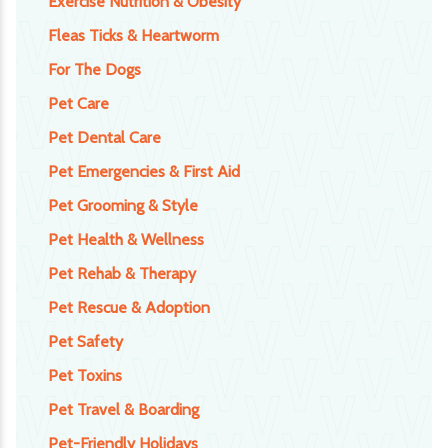
Exercise Nutrition & Obesity
Fleas Ticks & Heartworm
For The Dogs
Pet Care
Pet Dental Care
Pet Emergencies & First Aid
Pet Grooming & Style
Pet Health & Wellness
Pet Rehab & Therapy
Pet Rescue & Adoption
Pet Safety
Pet Toxins
Pet Travel & Boarding
Pet-Friendly Holidays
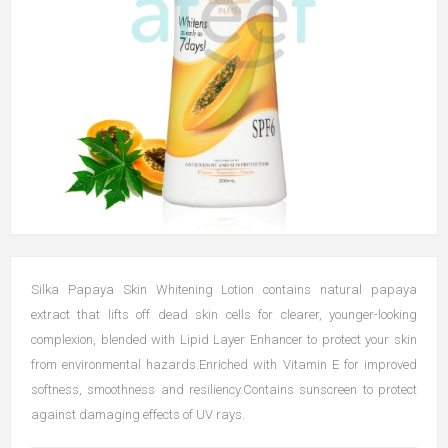
Silka Papaya Skin Whitening Lotion contains natural papaya
extract that lifts off dead skin cells for clearer, younger-looking
complexion, blended with Lipid Layer Enhancer to protect your skin
from environmental hazards.Enriched with Vitamin E for improved
softness, smoothness and resiliency.Contains sunscreen to protect
against damaging effects of UV rays.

______________________________

» **Problem**
An exact copy of the listing is required, with every image removed.

» **Response box**
Exercise Nutrition & Obesity
Fleas Ticks & Heartworm
For The Dogs
Pet Care
Pet Dental Care
Pet Emergencies & First Aid
Pet Grooming & Style
Pet Health & Wellness
Pet Rehab & Therapy
Pet Rescue & Adoption
Pet Safety
Pet Toxins
Pet Travel & Boarding
Pet-Friendly Holidays
Silka Papaya Skin Whitening Lotion contains natural papaya
extract that lifts off dead skin cells for clearer, younger-looking
complexion, blended with Lipid Layer Enhancer to protect your skin
from environmental hazards.Enriched with Vitamin E for improved
softness, smoothness and resiliency.Contains sunscreen to protect
against damaging effects of UV rays.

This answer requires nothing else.